# Did I order the correct size Burton Jacket?



## waloshin (Dec 27, 2012)

kingneptune117 said:


> Hey all,
> 
> I just ordered a medium Burton Cushing Down Jacket. I am 5'9 and about 160lb. I have a fairly thin build. My friend wears a medium burton jacket (not sure what model) and it fits me nicely. How will this work out for me? Should I have gotten a large? I can still cancel the order and get a large if needed. The Burton Cushing looks like a pretty large jacket, and it has the sig fit.

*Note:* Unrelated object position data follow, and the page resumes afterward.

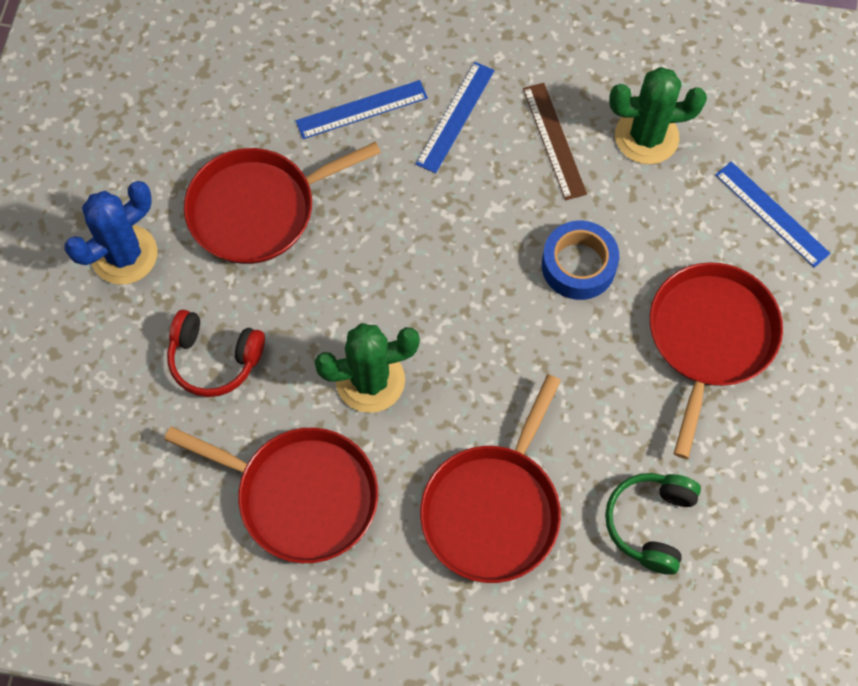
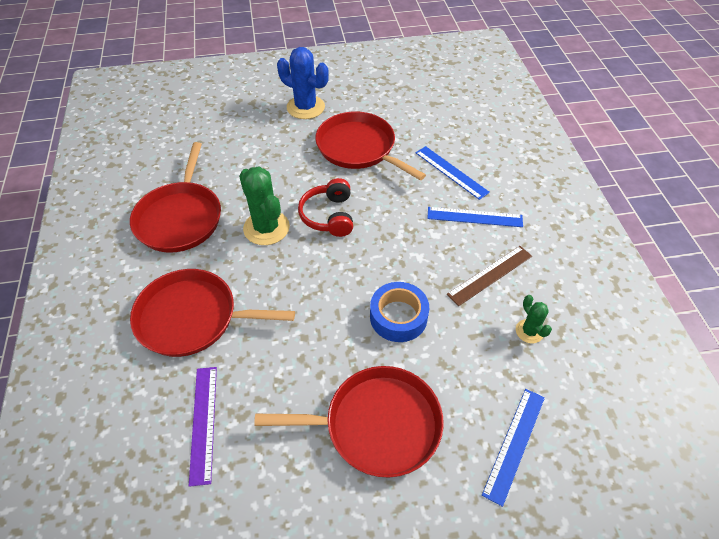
camera: 70 degrees right, 15 degrees down
(214, 359) = (256, 158): red headphones -> red headphones (329, 216)
(646, 137) = (529, 331): green cactus -> green cactus, size x0.53
(650, 523) = (203, 423): green headphones -> purple ruler

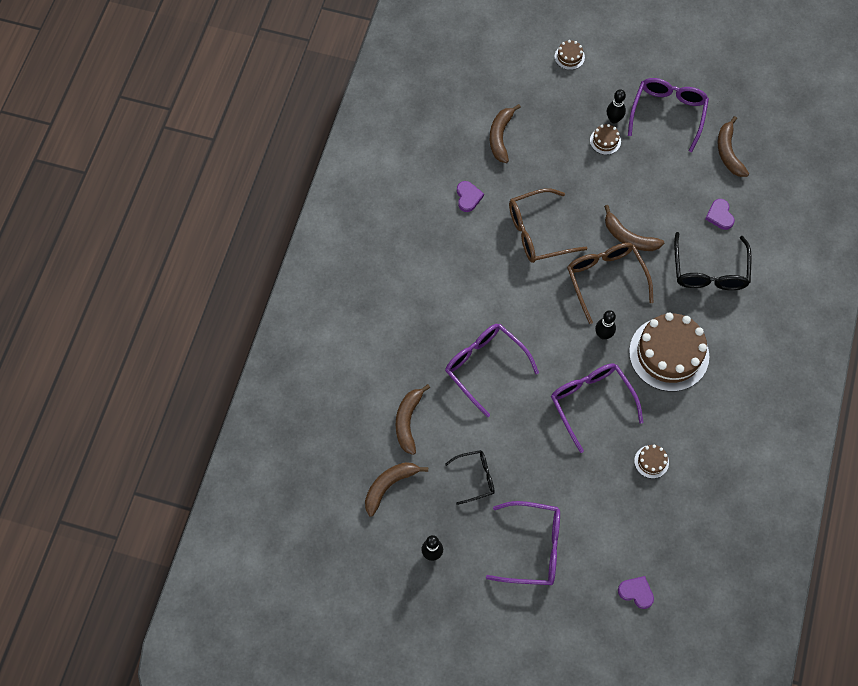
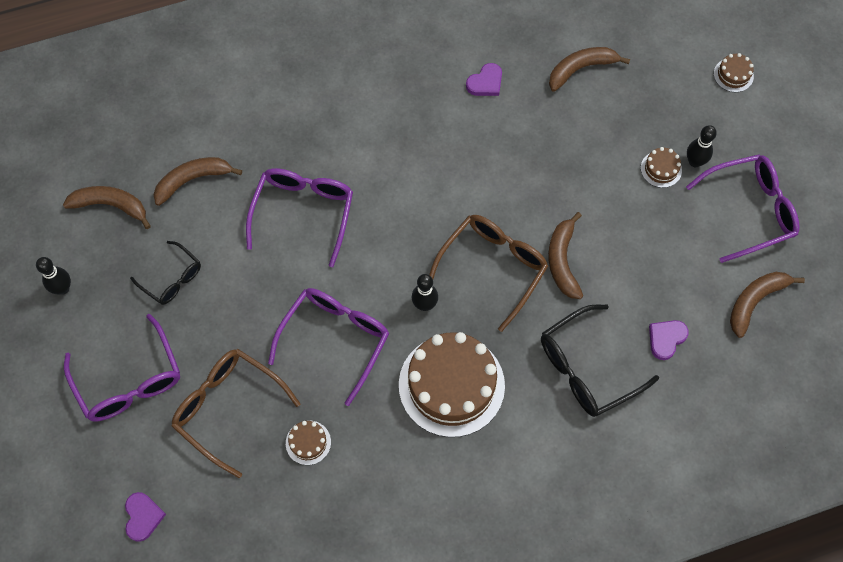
camera: 55 degrees right, 0 degrees up
(537, 232) = (496, 170): brown glasses -> brown glasses (228, 408)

Yes most likely. I am 6'2 160 pounds and wear medium jackets.


----------



## kingneptune117 (Mar 10, 2011)

I didn't want to risk it. I went ahead and ordered a large. I'll return whichever one doesnt fit.


----------



## CGNY (Feb 21, 2012)

I just bought a Burton Poacher jacket. I am 6 foot, 185 lbs. The large was a little big. I liked it bigger as it covers more of my rear if I decide to sit down in the snow. I just slightly tightened the sleeves and it worked fine. Also it leaves more room if I want to throw a hoodie under the jacket.


----------



## Slush Puppie (Aug 15, 2011)

By the time you have snowboard pants and layers on, and things in your pockets - maybe a transceiver strapped to you... You tend to need bigger than you think. 

I have a burton (well Analog) size L (@5'8 165). I thought I should have bought a M when I first tried it on (over a t-shirt and jeans). I thought I should have bought an XL when I came back from my trip.


----------